WHATEVER body you have… all of it is worth celebrating.

So, disregard the advertising, I say. Beacause the beauty you need to see in the world is all around you, in your daily life.
It’s in the generosity of your colleagues, in the laughter of your friends, in the compliments you give and recieve. The love you get from your family. The genuine interactions you have on a daily basis that make your heart shine. That is where the beauty and the love is… In the people that you build you up, and in turn, build you up as well.

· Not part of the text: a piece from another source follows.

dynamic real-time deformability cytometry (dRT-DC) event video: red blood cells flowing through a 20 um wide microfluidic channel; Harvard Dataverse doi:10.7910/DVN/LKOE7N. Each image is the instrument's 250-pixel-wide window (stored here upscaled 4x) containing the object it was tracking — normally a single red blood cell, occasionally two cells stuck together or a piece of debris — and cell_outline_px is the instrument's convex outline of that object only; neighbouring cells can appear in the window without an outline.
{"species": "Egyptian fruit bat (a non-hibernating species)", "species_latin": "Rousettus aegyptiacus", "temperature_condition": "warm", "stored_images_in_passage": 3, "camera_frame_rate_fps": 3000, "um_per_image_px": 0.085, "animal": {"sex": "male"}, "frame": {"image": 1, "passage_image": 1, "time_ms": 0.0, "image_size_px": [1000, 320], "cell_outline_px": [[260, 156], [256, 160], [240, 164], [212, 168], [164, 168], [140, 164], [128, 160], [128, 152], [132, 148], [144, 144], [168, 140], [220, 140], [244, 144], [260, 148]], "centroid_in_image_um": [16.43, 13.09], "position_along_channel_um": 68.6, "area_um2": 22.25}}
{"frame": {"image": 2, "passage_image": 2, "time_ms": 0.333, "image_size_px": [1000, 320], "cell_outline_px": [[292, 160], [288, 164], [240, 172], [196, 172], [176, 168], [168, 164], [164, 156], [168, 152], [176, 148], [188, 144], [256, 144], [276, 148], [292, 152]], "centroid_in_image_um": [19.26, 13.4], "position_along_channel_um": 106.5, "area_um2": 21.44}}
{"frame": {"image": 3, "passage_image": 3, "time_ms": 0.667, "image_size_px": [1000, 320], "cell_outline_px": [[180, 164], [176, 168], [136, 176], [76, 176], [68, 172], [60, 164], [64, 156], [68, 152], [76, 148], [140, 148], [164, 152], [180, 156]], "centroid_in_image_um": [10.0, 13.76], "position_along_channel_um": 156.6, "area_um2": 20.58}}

But the truth of the matter is, it doesn’t matter how much anyone else loves your body, it won’t count if you don’t love it. And you should. It keeps you alive. It allows you to do all the things you do. It is bloody amazing. Wrinkles, smile lines, grey hair… whatever.
Love it, because it is you.

So take a leaf out of my book; have a gin and kick everyone out of the house. *Turn the lights out, take your kit off and turn the music up. Have yourself a little dance party and enjoy being with your body and in your body. ‘Cause it’s the only one you’re gonna get and you may as well enjoy it while you can.

*Shutting the curtains are optional. Depends how dark it is or confident you are.